OLPC:Bot Interest Group/Tracking
I've looked at the patterns of vandalism while wiki patrolling and by conducting an analysis of the block logs and researched how other wikis are handling the vandalism problem. I wanted to present a few observations.
Unlike Wikipedia where very short blocks are used on named users to provide a "cooling off period" during edit wars or other infringements of community standards, nearly all blocks imposed on the OLPC wiki can be attributed to vandalism. This may make our block log an interesting resource for harvesting a dataset for counter-vandalism bot based on artificial neural network techniques. Crispy is working on such a bot as a successor to Cluebot.
Have you ever wondered how it is that vandalbots pick the pages they choose to vandalize? Many incidents of single gibberish or page blanking vandalism seem to be using:
as their targetting mechanism, no special pattern emerges in what pages get hit by these one-off attacks.
Recently, there has been an increase multipage strafing runs by vandals, interestingly it seems clear from reviewing the recent changes page for the period of time just prior to the vandalism, that the vandals are selecting pages from:
One particularly disturbing variant of this trend is that rather than targetting the recently edited page, the vandals are attacking the User and User Talk pages of recent editors.
This switch to multipage vandalism appears to be growing, suggesting an increase in sophistication in the automation of attacks, more detailed analysis of individual vandal edit counts will be needed to confirm this impression, but I believe that counting pages vandalized (and not just number of vandals blocked) would present an even more disturbing picture of the attacks on the wiki as multipage vandalism would essential multiply the recent numbers several fold.
Vandals use many different IP addresses to make edits, on occasion, there is a very slightly suspicious, but generally benign looking edit made by an anonymous IP (say introducing an extra blank line) that is followed some time later (often days later) by a quick spurt of vandalism by a whole series of other IP addresses. It remains to be seen if these "scouting missions" can provide a recognizable pattern for anticipating further attacks.
As an example this is actually a highly suspicious pattern of edits:
One anonymous editor makes a little nonsense edit
which is later corrected by another anonymous editor
What makes this suspicious is that these editors have absolutely no other edits and these have occurred on a page that is otherwise fairly static. There may however be no purpose served by preemptive blocking of these particular IP addresses as it is unlikely that these same IP numbers will be used again.
The vast majority of vandalism is performed by anonymous IP addresses (unfortunately so are many legitimate edits). Semi-protection is sometimes a useful technique for pages that attract repeated attention from vandals.
There are enough different patterns to suggest that mulitple vandals are involved.
Recently there have been a number of multipage vandals that are not anonymous IP addresses, but rather employ registered user names.
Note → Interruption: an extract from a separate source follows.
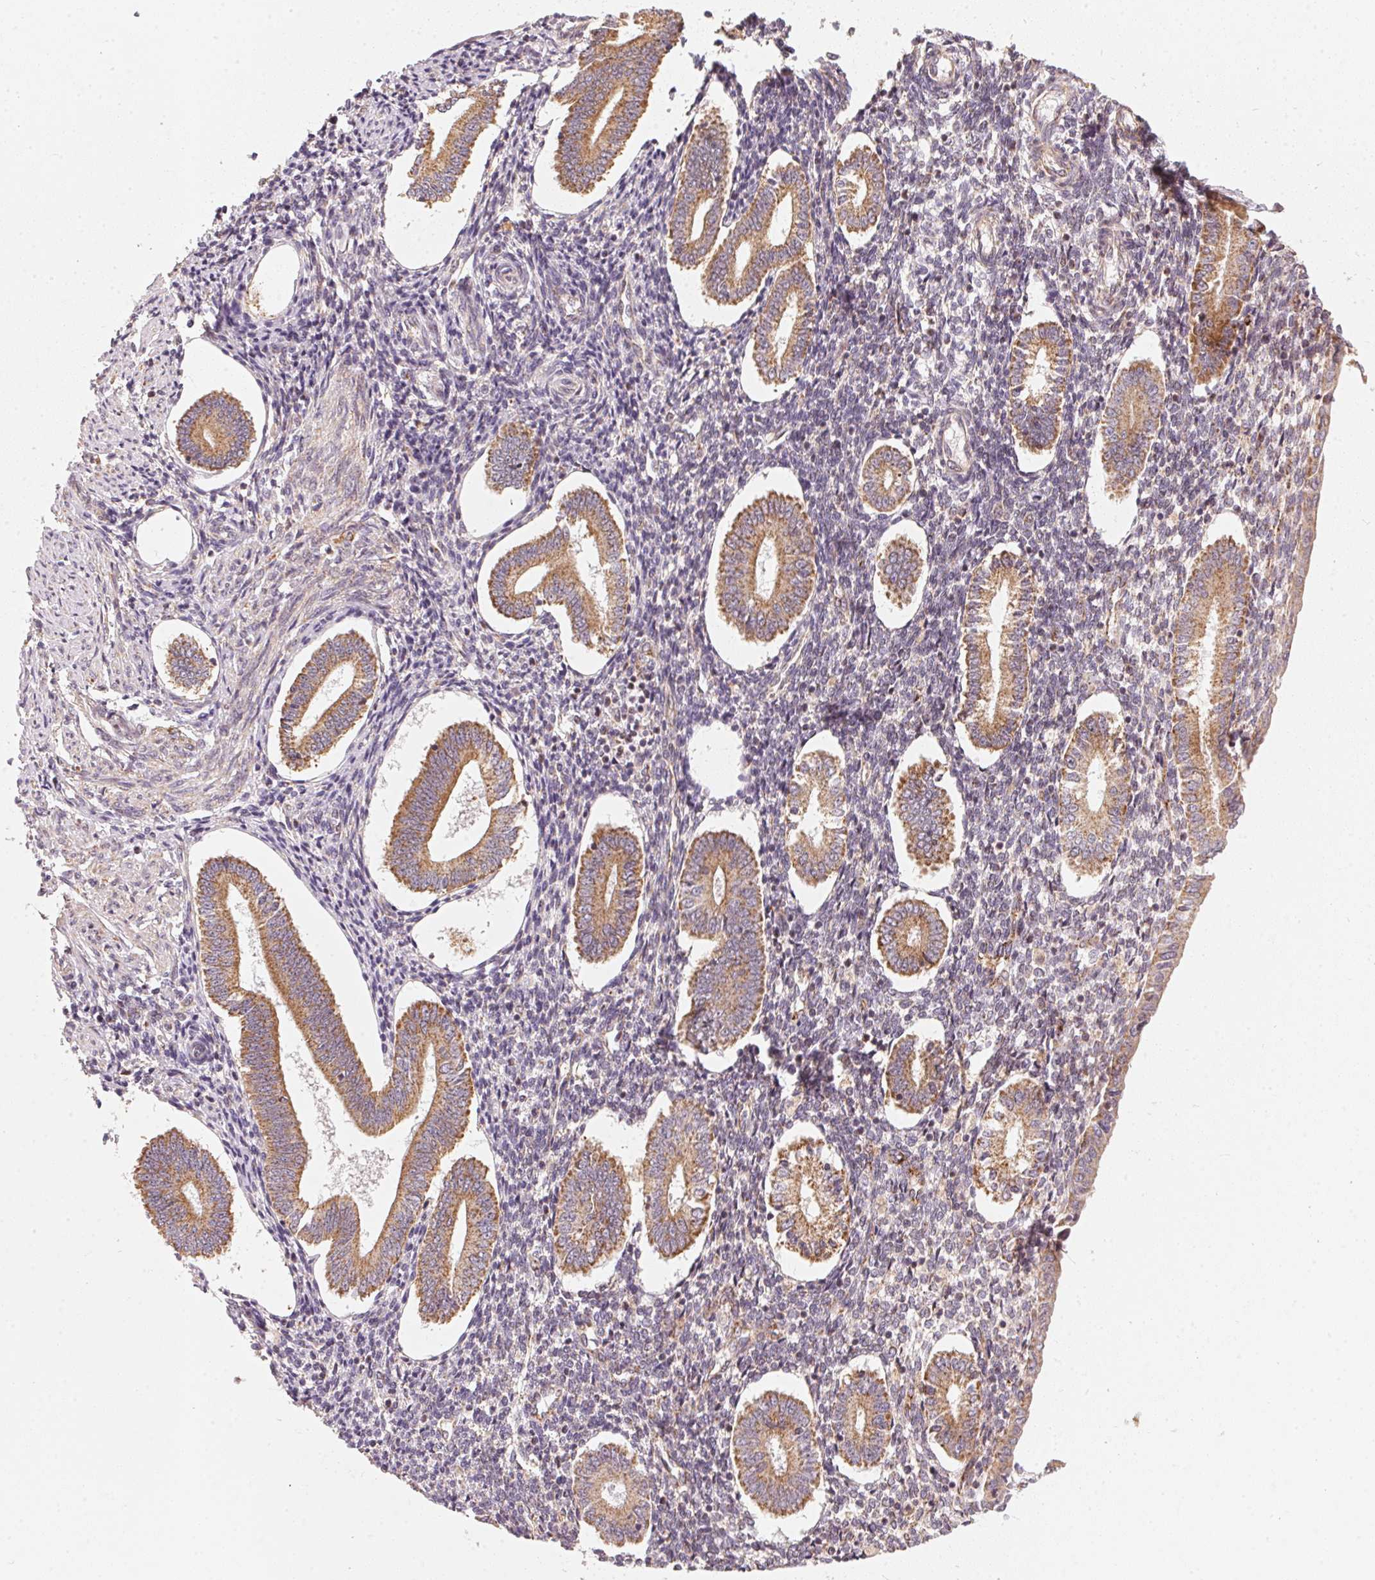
{"staining": {"intensity": "weak", "quantity": "<25%", "location": "cytoplasmic/membranous"}, "tissue": "endometrium", "cell_type": "Cells in endometrial stroma", "image_type": "normal", "snomed": [{"axis": "morphology", "description": "Normal tissue, NOS"}, {"axis": "topography", "description": "Endometrium"}], "caption": "High magnification brightfield microscopy of normal endometrium stained with DAB (3,3'-diaminobenzidine) (brown) and counterstained with hematoxylin (blue): cells in endometrial stroma show no significant expression.", "gene": "MATCAP1", "patient": {"sex": "female", "age": 40}}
Individual IP blocks are only temporarily effective. There has been repeated vandalism by IP addresses when the intial block has expired. In addition, there are some 4.2 billion IP addresses and a simple IP blocking strategy must ultimately fail.
It is generally held that the "community of editors" can address the damage caused by vandalism and that the "community of sysops" will collectively fight vandalism with blocks and other tools. The charting of the block log data shows that this is simply not the case. The majority of vandalism blocks (in any given time period) are performed by one or two sysops. This imposes a significant burden on those that are willing to take on the task. It should be noted that these wiki "sheriffs" seem to have an unfortunately short term in office. It would be very disturbing if the vandalism fight is "burning out" sysops that a) could be making other contributions and b) may just give up when a successor steps up to the fight.
One slightly discouraging observation was the correction of a single vandalism edit (that was part of a series) and a block by a sysop editor (that was an interested editor on the page in question); however, no further investigation / rollback of the vandal's other edits was performed. This sort of "free-riding" is a bad sign for a community-maintained resource. It suggests a need to more clearly communicate to sysops (and users) what is expected of them when they find vandalsm, possibly by means of publishing or referencing some wiki-patrolling guidelines.
Whereas one can assume that spam on lang-en Wikipedia seems to be mostly in lang-en, the OLPC wiki does show signs of multilingual spam attacks. This may place a high premium on employing techniques with more sophisticated heuristics than recognition based on lang-en pattern matching.
There was a significant spike in vandalism temporally associated with G1G1. Recent trends indicate an increasing number of vandalism, I believe further analysis would very possibly reveal an increase in the number of pages vandalized per attack. That would suggest that the grand totals by month may be an underestimate of the real scope of the vandalism problem in recent months.